Reflections of Natural Splendour (The Marrow King)
Journal of Jorm, Arisen Knight of Alorn Torgond, First of His Name, and Blessed Monk of the True Faith
Today is the tenth day of our journey of mission to spread the word of the faith to the heathen lands. Arising at dawn as God wills, we set off at a leisured pace. Our savage guide, seeming to know his bearing quite well, did not pause nor ponder once at his chosen course. In late morning we came upon a splendid vista, stretching out a wooded vale below us will all variety of trees, from mighty pine to lesser ash, elm, and maple. The vast heavens spread blue and cloudless above, broken on the horizon in the far distance by enormous snow-capped peaks. My disciples and I decided to pause to break our fast and take in the view. The heathen stayed mounted and waited passively for us to finish. Over all the time we have spent building our kingdom in the promised land it has only become more apparent that it is ours by right, made by God for His people in an ancient and lightless time. No other land has such natural splendour and beauty, while raising nothing but witless savages, mere caretakers of a land not truly meant for them. How is it that no one has yet claimed such a paradise for their own? King Torgond has his theories, but only God himself knows the true answer.
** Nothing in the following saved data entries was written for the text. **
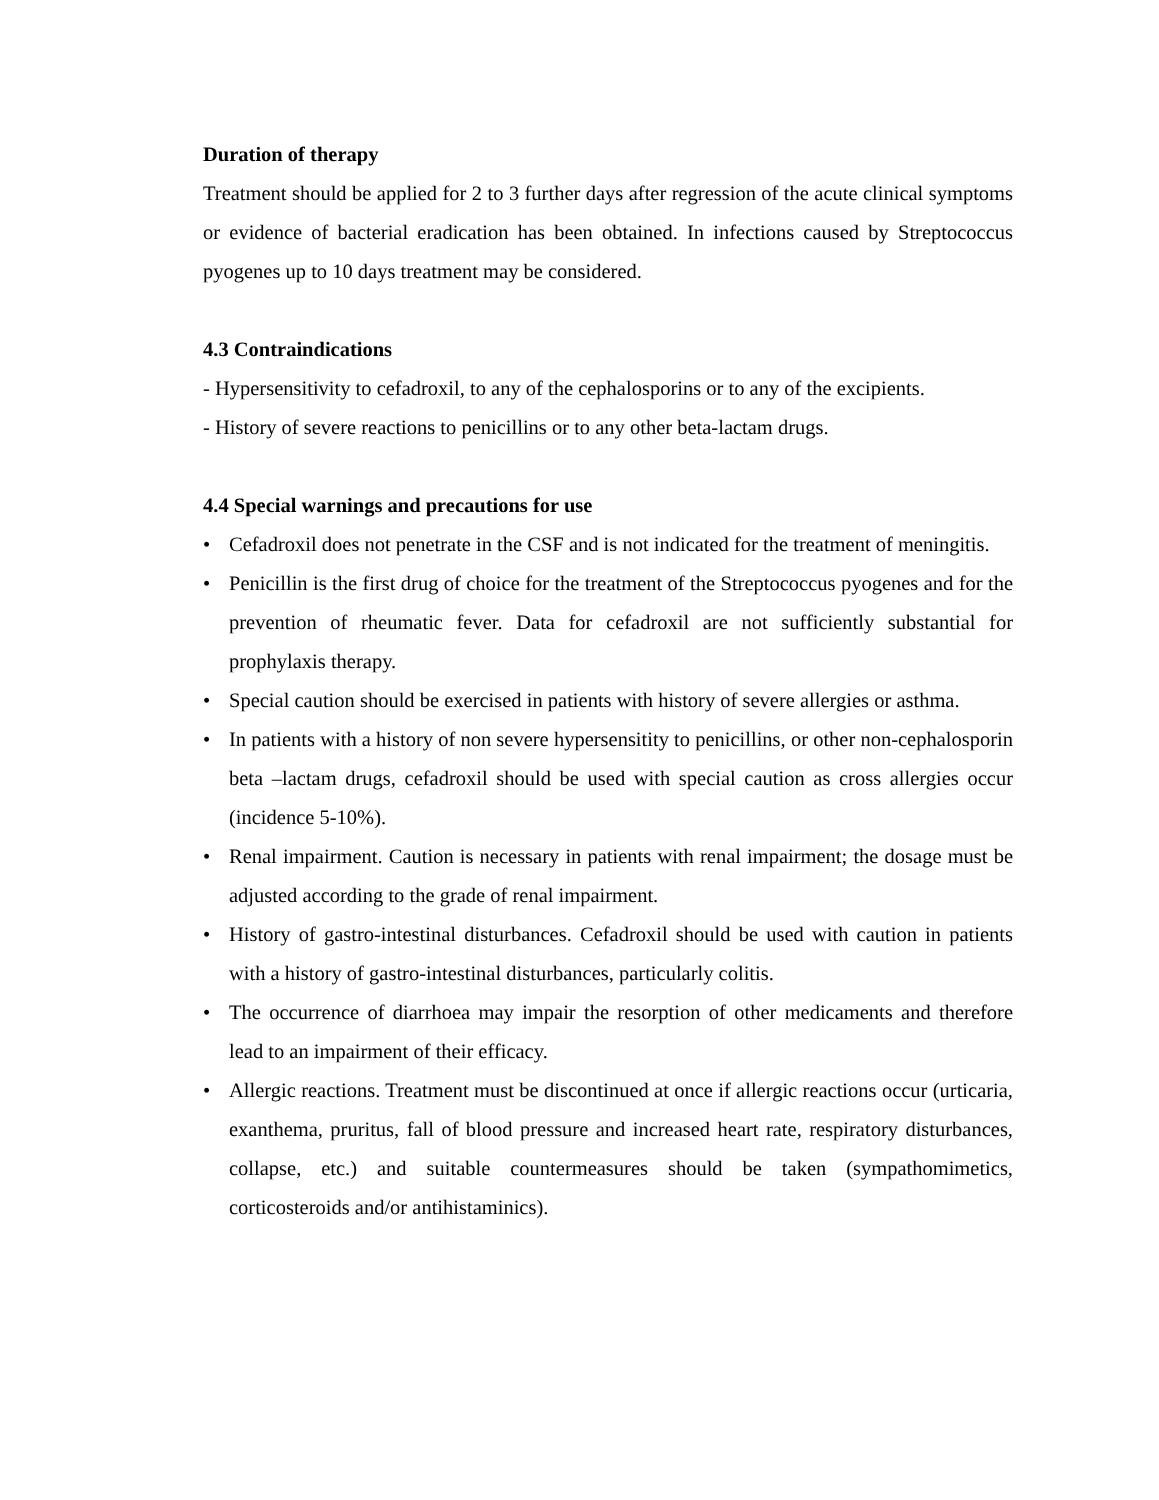Duration of therapy
Treatment should be applied for 2 to 3 further days after regression of the acute clinical symptoms or evidence of bacterial eradication has been obtained. In infections caused by Streptococcus pyogenes up to 10 days treatment may be considered.
4.3 Contraindications
- Hypersensitivity to cefadroxil, to any of the cephalosporins or to any of the excipients.
- History of severe reactions to penicillins or to any other beta-lactam drugs.
4.4 Special warnings and precautions for use
• Cefadroxil does not penetrate in the CSF and is not indicated for the treatment of meningitis.
• Penicillin is the first drug of choice for the treatment of the Streptococcus pyogenes and for the prevention of rheumatic fever. Data for cefadroxil are not sufficiently substantial for prophylaxis therapy.
• Special caution should be exercised in patients with history of severe allergies or asthma.
• In patients with a history of non severe hypersensitity to penicillins, or other non-cephalosporin beta –lactam drugs, cefadroxil should be used with special caution as cross allergies occur (incidence 5-10%).
• Renal impairment. Caution is necessary in patients with renal impairment; the dosage must be adjusted according to the grade of renal impairment.
• History of gastro-intestinal disturbances. Cefadroxil should be used with caution in patients with a history of gastro-intestinal disturbances, particularly colitis.
• The occurrence of diarrhoea may impair the resorption of other medicaments and therefore lead to an impairment of their efficacy.
• Allergic reactions. Treatment must be discontinued at once if allergic reactions occur (urticaria, exanthema, pruritus, fall of blood pressure and increased heart rate, respiratory disturbances, collapse, etc.) and suitable countermeasures should be taken (sympathomimetics, corticosteroids and/or antihistaminics).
After our meal we began to wend our way down the valley on a game trail the heathen knew. Soon we were among groves of maple, golden leaves clinging lightly to the branches and blanketing the forest floor. The horses seemed at ease, snorting at the clean air, and we all felt our hearts lifted. Shafts of light filtered down through the branches, a sign of God's benevolent gaze. The quartz hanging around my neck grew warm in the sunlight and I felt strengthened by it. In my idle happiness I had not noticed the heathen become tense, and he abruptly brought us to a stop by whispering a command in his strange tongue to the horses.
I asked him what the delay was, but he ignored me, sitting still as a statue. There was a rustling among the leaves and a group of savages emerged, wild in their appearance. They had shards of black obsidian piercing their skin through nostril and earlobe, their hair running short down the middle of their scalp in the favoured native style. A webwork of warpaint was painted on their skin in the colours of the forest and they had bows slung over their shoulders, obsidian-tipped arrows in their quivers. They surrounded our party and engaged in an argument with our guide. My disciples were unnerved, having some knowledge of the savage tongue, but they were calmed when I led them in a prayer to our Lord God.
The light of God strengthened and gave our guide heart, and the other heathens seemed to back down from their quarrel. The sight of the cold steel scabbarded at mine and my disciples' sides was likely fearsome for them to behold as well, having only primitive stone weapons for their own. They melded back into the forest like ghosts, and our guide got the horses moving again with another command. We went along unmolested for the remainder of the day, though I could have sworn at times that at the edges of my sight I caught shadows moving among the leaves, and heard the call of birds not ever heard in our homeland. The true enemy of our God is the darkness and that which moves within, such that it is our divine duty to bring the light to pierce the veil. The heathen tribes will know God and be saved. By the word, or by the sword.